## Exercise goal
Duplicate the entries line for line, from the first line through the line that contains "common name: Coral tooth".

## Information shown

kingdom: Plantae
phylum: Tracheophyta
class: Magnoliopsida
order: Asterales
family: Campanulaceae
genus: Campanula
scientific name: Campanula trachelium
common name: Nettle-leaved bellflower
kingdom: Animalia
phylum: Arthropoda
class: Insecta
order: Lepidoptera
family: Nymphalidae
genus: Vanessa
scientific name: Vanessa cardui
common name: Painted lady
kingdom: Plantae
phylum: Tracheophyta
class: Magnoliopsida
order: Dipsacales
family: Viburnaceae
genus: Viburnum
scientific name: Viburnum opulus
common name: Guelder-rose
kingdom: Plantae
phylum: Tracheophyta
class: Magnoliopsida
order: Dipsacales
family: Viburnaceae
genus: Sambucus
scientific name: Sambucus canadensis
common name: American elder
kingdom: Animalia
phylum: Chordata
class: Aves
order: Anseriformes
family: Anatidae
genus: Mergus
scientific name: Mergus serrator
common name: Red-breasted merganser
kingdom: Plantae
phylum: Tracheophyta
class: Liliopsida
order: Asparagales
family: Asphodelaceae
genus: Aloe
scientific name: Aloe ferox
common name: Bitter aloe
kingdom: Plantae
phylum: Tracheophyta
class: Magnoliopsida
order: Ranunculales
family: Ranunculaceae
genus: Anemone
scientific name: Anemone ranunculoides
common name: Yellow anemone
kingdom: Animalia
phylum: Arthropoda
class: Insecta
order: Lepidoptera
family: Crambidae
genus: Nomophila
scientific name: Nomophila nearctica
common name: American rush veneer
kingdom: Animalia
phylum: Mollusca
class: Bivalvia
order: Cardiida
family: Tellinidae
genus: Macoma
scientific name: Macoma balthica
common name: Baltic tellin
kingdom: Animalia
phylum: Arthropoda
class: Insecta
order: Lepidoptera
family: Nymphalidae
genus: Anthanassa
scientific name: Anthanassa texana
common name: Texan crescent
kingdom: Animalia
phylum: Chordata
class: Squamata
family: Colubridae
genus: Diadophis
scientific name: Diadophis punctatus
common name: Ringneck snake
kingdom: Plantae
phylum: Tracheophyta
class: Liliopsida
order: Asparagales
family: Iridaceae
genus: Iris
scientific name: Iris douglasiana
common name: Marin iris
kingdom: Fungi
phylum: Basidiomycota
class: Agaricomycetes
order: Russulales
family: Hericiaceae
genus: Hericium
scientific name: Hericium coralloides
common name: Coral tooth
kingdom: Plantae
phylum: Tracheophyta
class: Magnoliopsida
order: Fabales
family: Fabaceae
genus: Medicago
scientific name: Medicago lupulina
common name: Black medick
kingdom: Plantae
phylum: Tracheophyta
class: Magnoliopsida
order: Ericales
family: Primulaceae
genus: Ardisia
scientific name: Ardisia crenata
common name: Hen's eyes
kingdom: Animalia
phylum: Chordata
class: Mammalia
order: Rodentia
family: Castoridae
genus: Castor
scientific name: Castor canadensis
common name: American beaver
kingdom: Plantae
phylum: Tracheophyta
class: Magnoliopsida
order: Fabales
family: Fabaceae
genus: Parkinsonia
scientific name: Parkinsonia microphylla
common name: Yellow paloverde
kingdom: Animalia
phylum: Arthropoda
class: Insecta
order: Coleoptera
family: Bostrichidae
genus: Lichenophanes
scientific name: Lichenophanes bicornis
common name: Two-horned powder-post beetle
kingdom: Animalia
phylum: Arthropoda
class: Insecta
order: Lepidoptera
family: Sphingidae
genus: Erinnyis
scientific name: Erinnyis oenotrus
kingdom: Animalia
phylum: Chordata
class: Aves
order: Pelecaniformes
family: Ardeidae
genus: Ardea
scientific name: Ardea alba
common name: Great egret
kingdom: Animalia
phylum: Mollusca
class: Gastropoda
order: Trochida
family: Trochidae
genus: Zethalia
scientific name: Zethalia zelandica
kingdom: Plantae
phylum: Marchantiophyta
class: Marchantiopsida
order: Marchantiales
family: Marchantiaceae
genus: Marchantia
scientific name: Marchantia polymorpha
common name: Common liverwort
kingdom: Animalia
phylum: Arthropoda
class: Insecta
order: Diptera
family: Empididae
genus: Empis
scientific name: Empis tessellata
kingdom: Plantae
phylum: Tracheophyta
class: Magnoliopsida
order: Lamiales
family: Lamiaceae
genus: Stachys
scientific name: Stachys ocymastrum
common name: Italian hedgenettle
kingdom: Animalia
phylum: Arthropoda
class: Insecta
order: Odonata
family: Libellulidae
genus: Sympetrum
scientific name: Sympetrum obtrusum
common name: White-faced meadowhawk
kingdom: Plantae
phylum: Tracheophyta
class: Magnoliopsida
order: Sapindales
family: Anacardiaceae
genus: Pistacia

## The result
kingdom: Plantae
phylum: Tracheophyta
class: Magnoliopsida
order: Asterales
family: Campanulaceae
genus: Campanula
scientific name: Campanula trachelium
common name: Nettle-leaved bellflower
kingdom: Animalia
phylum: Arthropoda
class: Insecta
order: Lepidoptera
family: Nymphalidae
genus: Vanessa
scientific name: Vanessa cardui
common name: Painted lady
kingdom: Plantae
phylum: Tracheophyta
class: Magnoliopsida
order: Dipsacales
family: Viburnaceae
genus: Viburnum
scientific name: Viburnum opulus
common name: Guelder-rose
kingdom: Plantae
phylum: Tracheophyta
class: Magnoliopsida
order: Dipsacales
family: Viburnaceae
genus: Sambucus
scientific name: Sambucus canadensis
common name: American elder
kingdom: Animalia
phylum: Chordata
class: Aves
order: Anseriformes
family: Anatidae
genus: Mergus
scientific name: Mergus serrator
common name: Red-breasted merganser
kingdom: Plantae
phylum: Tracheophyta
class: Liliopsida
order: Asparagales
family: Asphodelaceae
genus: Aloe
scientific name: Aloe ferox
common name: Bitter aloe
kingdom: Plantae
phylum: Tracheophyta
class: Magnoliopsida
order: Ranunculales
family: Ranunculaceae
genus: Anemone
scientific name: Anemone ranunculoides
common name: Yellow anemone
kingdom: Animalia
phylum: Arthropoda
class: Insecta
order: Lepidoptera
family: Crambidae
genus: Nomophila
scientific name: Nomophila nearctica
common name: American rush veneer
kingdom: Animalia
phylum: Mollusca
class: Bivalvia
order: Cardiida
family: Tellinidae
genus: Macoma
scientific name: Macoma balthica
common name: Baltic tellin
kingdom: Animalia
phylum: Arthropoda
class: Insecta
order: Lepidoptera
family: Nymphalidae
genus: Anthanassa
scientific name: Anthanassa texana
common name: Texan crescent
kingdom: Animalia
phylum: Chordata
class: Squamata
family: Colubridae
genus: Diadophis
scientific name: Diadophis punctatus
common name: Ringneck snake
kingdom: Plantae
phylum: Tracheophyta
class: Liliopsida
order: Asparagales
family: Iridaceae
genus: Iris
scientific name: Iris douglasiana
common name: Marin iris
kingdom: Fungi
phylum: Basidiomycota
class: Agaricomycetes
order: Russulales
family: Hericiaceae
genus: Hericium
scientific name: Hericium coralloides
common name: Coral tooth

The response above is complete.